SARA ANDRADE
Cuando tenía 13 o 14 años tomé la decisión de ponerme una falda encima del pantalón de mezclilla. Porque me gustaba mi falda rosa de olanes, pero era muy corta y ligera, y porque como muchacha de colegio católico solamente sabía usar jeans. En mi cerebro plagado de la moda histérica y desinhibida de Harajuku y el miedo a ofender al Santísimo con mi desfachatez, llegué a la conclusión de que podía combinar mis dos pulsiones y juntarlas en esa imagen de falda-pantalón, sin pasarme por la cabeza siquiera que aquello era un crimen de la moda o una idea tan absurda para mis compañeras de la secundaria, que se me quedarían viendo con los ojos abiertos, los ceños fruncidos. Sara y sus ridiculeces. ¿Quién se pone una falda de encaje sobre unos jeans deslavados para una tardeada? No te acerques a nosotras, por favor. Qué vergüenza estar a tu lado.

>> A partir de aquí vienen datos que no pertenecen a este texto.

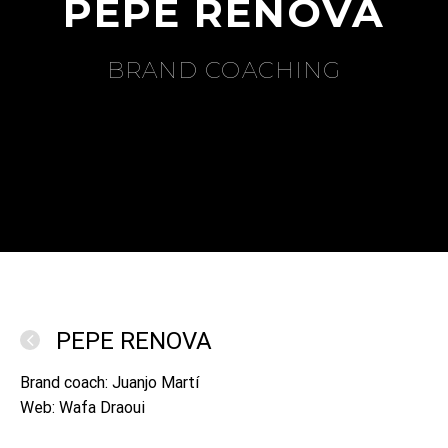
PEPE RENOVA
BRAND COACHING
PEPE RENOVA
Brand coach: Juanjo Martí
Web: Wafa Draoui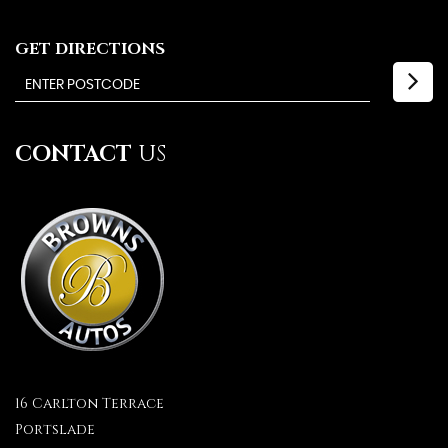
GET DIRECTIONS
CONTACT
US
16 Carlton Terrace
Portslade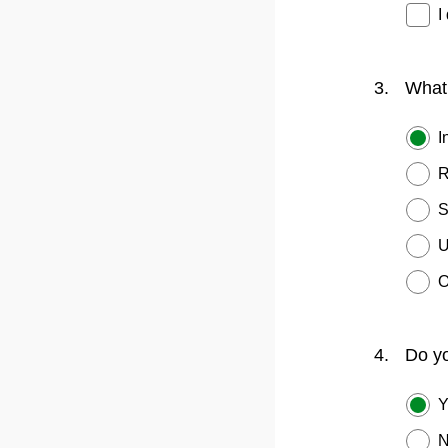
I
3.
What 
I
R
S
U
O
4.
Do yo
Y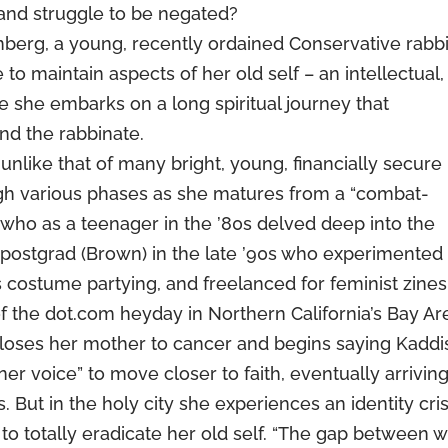
 and struggle to be negated?
berg, a young, recently ordained Conservative rabbi
 to maintain aspects of her old self – an intellectual,
le she embarks on a long spiritual journey that
 and the rabbinate.
 unlike that of many bright, young, financially secure
ugh various phases as she matures from a “combat-
 who as a teenager in the ’80s delved deep into the
 postgrad (Brown) in the late ’90s who experimented
 costume partying, and freelanced for feminist zines
f the dot.com heyday in Northern California’s Bay Ar
loses her mother to cancer and begins saying Kaddi
nner voice” to move closer to faith, eventually arriving
 But in the holy city she experiences an identity cris
o totally eradicate her old self. “The gap between 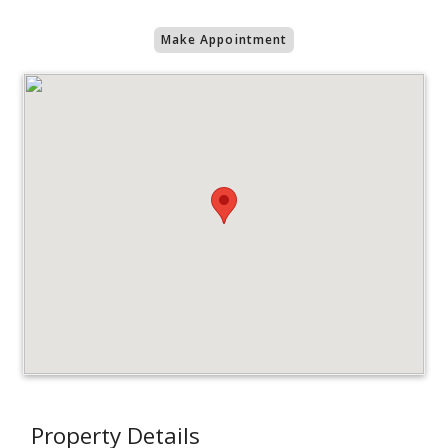
Make Appointment
Property Details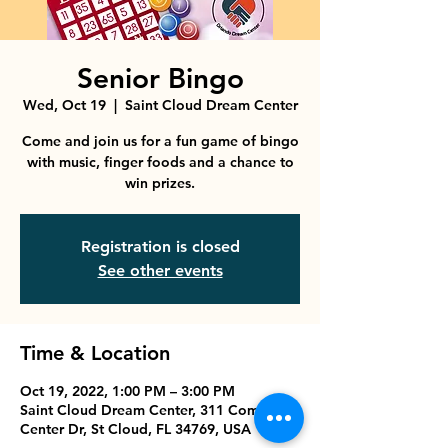
Senior Bingo
Wed, Oct 19
  |  
Saint Cloud Dream Center
Come and join us for a fun game of bingo
with music, finger foods and a chance to
win prizes.
Registration is closed
See other events
Time & Location
Oct 19, 2022, 1:00 PM – 3:00 PM
Saint Cloud Dream Center, 311 Commerce
Center Dr, St Cloud, FL 34769, USA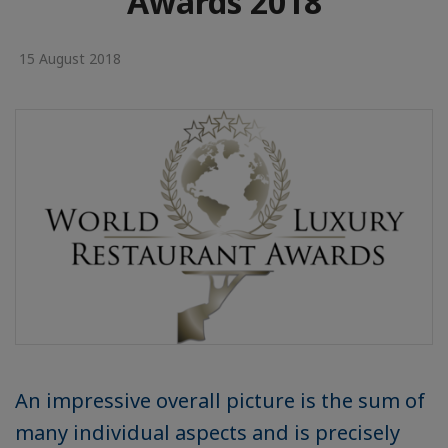
Awards 2018
15 August 2018
An impressive overall picture is the sum of
many individual aspects and is precisely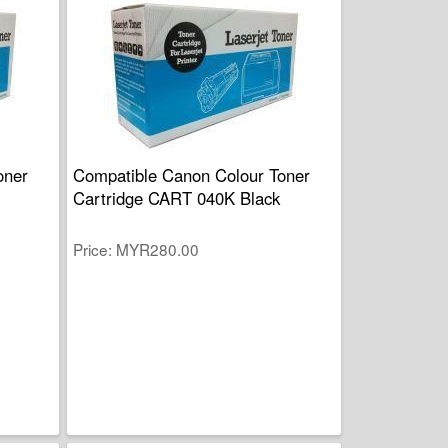
oner
Compatible Canon Colour Toner
Cartridge CART 040K Black
Price
MYR280.00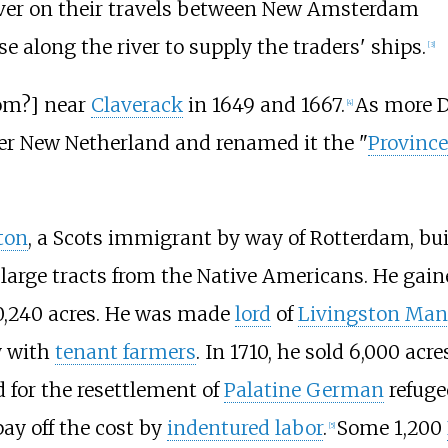
iver on their travels between New Amsterdam
e along the river to supply the traders' ships.
[
3
]
om?] near
Claverack
in 1649 and 1667.
As more D
[
4
]
ver New Netherland and renamed it the "
Province
ton
, a Scots immigrant by way of Rotterdam, bui
large tracts from the Native Americans. He gain
60,240 acres. He was made
lord
of
Livingston Man
y with
tenant farmers
. In 1710, he sold 6,000 acr
 for the resettlement of
Palatine German
refuge
ay off the cost by
indentured labor
.
Some 1,200
[
5
]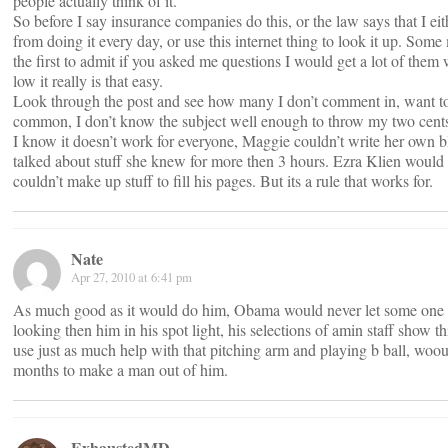
people actually think of it.
So before I say insurance companies do this, or the law says that I ei
from doing it every day, or use this internet thing to look it up. Some m
the first to admit if you asked me questions I would get a lot of them
low it really is that easy.
Look through the post and see how many I don’t comment in, want to
common, I don’t know the subject well enough to throw my two cents
I know it doesn’t work for everyone, Maggie couldn’t write her own b
talked about stuff she knew for more then 3 hours. Ezra Klien would p
couldn’t make up stuff to fill his pages. But its a rule that works for.
Nate
Apr 27, 2010 at 6:41 pm
As much good as it would do him, Obama would never let some one o
looking then him in his spot light, his selections of amin staff show t
use just as much help with that pitching arm and playing b ball, woou
months to make a man out of him.
ExhaustedMD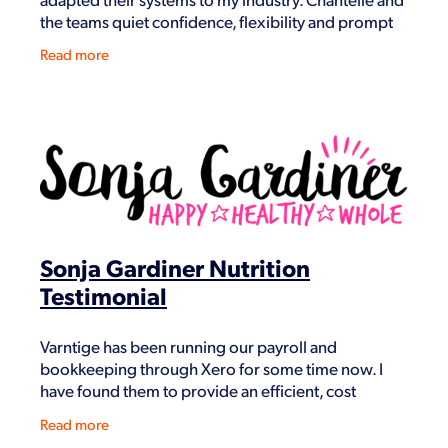
the teams quiet confidence, flexibility and prompt
attention always, to my very small business and
Read more
Sonja Gardiner Nutrition
Testimonial
Varntige has been running our payroll and
bookkeeping through Xero for some time now. I
have found them to provide an efficient, cost
effective and knowledgeable service. Utilising Xero
Read more
to make my li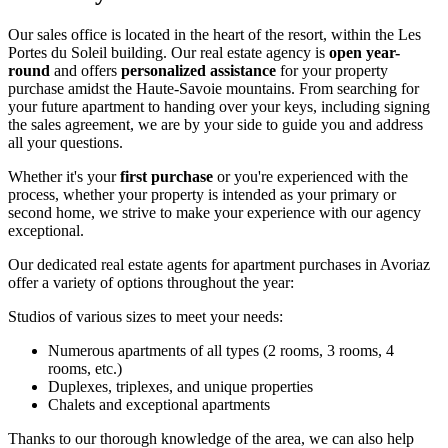
Our sales office is located in the heart of the resort, within the Les
Portes du Soleil building. Our real estate agency is
open year-
round
and offers
personalized assistance
for your property
purchase amidst the Haute-Savoie mountains. From searching for
your future apartment to handing over your keys, including signing
the sales agreement, we are by your side to guide you and address
all your questions.
Whether it's your
first purchase
or you're experienced with the
process, whether your property is intended as your primary or
second home, we strive to make your experience with our agency
exceptional.
Our dedicated real estate agents for apartment purchases in Avoriaz
offer a variety of options throughout the year:
Studios of various sizes to meet your needs:
Numerous apartments of all types (2 rooms, 3 rooms, 4
rooms, etc.)
Duplexes, triplexes, and unique properties
Chalets and exceptional apartments
Thanks to our thorough knowledge of the area, we can also help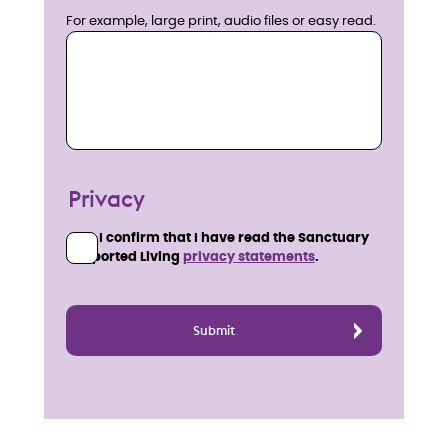
For example, large print, audio files or easy read.
Privacy
I confirm that I have read the Sanctuary
Supported Living
privacy statements
.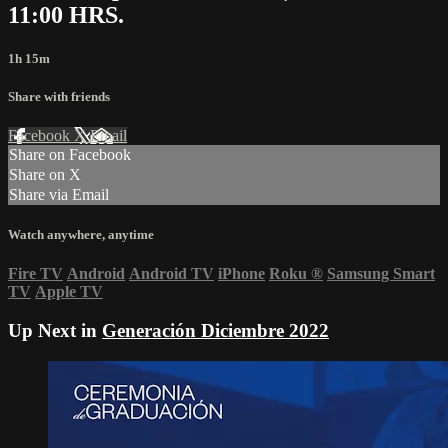
11:00 HRS.
1h 15m
Share with friends
Facebook
X
Email
Share on Facebook
Share on X
Share via Email
Watch anywhere, anytime
Fire TV
Android
Android TV
iPhone
Roku
®
Samsung Smart
TV
Apple TV
Up Next in
Generación Diciembre 2022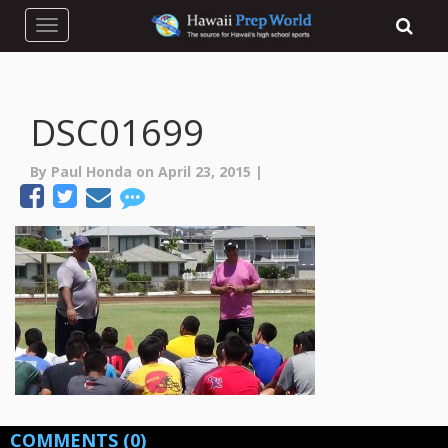
Toggle navigation
DSC01699
By Paul Honda on April 23, 2015 |
COMMENTS
(0)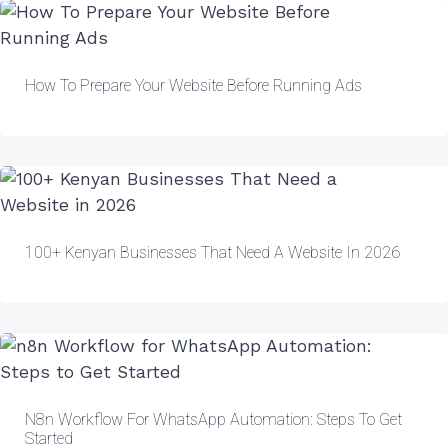
How To Prepare Your Website Before Running Ads
100+ Kenyan Businesses That Need A Website In 2026
N8n Workflow For WhatsApp Automation: Steps To Get
Started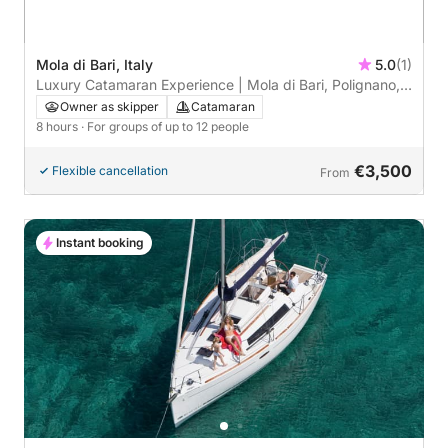
Mola di Bari, Italy
5.0
(1)
Luxury Catamaran Experience | Mola di Bari, Polignano,
and Monopoli
Owner as skipper
Catamaran
8 hours
· For groups of up to 12 people
€3,500
Flexible cancellation
From
Instant booking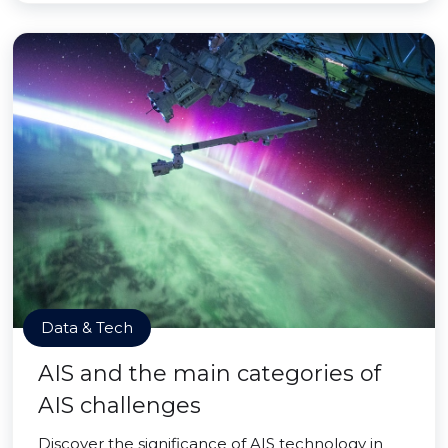
Data & Tech
AIS and the main categories of
AIS challenges
Discover the significance of AIS technology in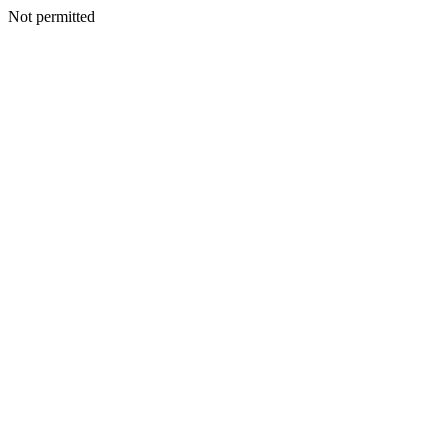
Not permitted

Me acuerdo, muy claramente, de estar bajando las escaleras del colegio, volteando a ver mi falda, la campana ancha de los pantalones y mis zapatos rosas con glitter y preguntándome, con honestidad y desesperación, qué era lo que estaba mal de ese atuendo. A mí me gustaba. No quería ser Lindsay Lohan en Chicas Pesadas, pero tampoco quería parecer mormona. Quería ser una de esas chicas eclécticas japonesas que usaban medias de colores, vestidos de muñeca victoriana y pelucas azul aguamarina. O más importante: quería ser yo misma, sin sentir que estaba transgrediendo una ley que nadie me había enseñado y que todos parecían entender menos yo.
La falda-pantalón se convirtió, durante un tiempo, en mi atuendo de la rebeldía. Luego, cuando me veía sometida a las constricciones del uniforme, usaba collares, diademas, tenis converse rayados y rotos, aretes larguísimos, guantes y un particular desdén por la higiene que me hizo acabar varias veces en la oficina de la madre superiora. “Está bien que vengas con el molcajete colgado”, me dijo en una ocasión. “Pero es importante que te bañes todos los días”.
Mi desobediencia partía de esa necesidad que tenía de demostrar que las decisiones alrededor de mi cuerpo eran indiscutiblemente yo. La falda-pantalón, los tenis rayados, el cebo en el cabello. Todas esas eran decisiones que había tomado yo, a pesar de las reglas silenciosas de la cruel sociedad de la adolescencia. Para mí, eso era lo que tenía precedencia: no la uniformidad, sino la exploración total de mis gustos. Verme a mí misma saturada de los colores que me conformaban era más importante que aquellos momentos de momentáneo disgusto, en el que las personas hacían gala de esa creencia de que lo diferente es malo y debe ser destruido de inmediato. Pero ¿cómo puede destruirme una mirada? ¿Cómo puede evaporarme un comentario?
Con los años, lo que se consolidó en mí fue una fuerte convicción de que lo que me hacía feliz, ya fuera una falda sobre un pantalón, una canción, un libro, una persona, un modo de vivir mi vida, era más importante que los enredos de la opinión de los demás. Ser cringe y ser libre, sin la carga infinita de la ansiedad que provoca el punto de vista externo. Solo yo, volando alto, entre nubes de mi gusto, falda rosa sobre jeans azules.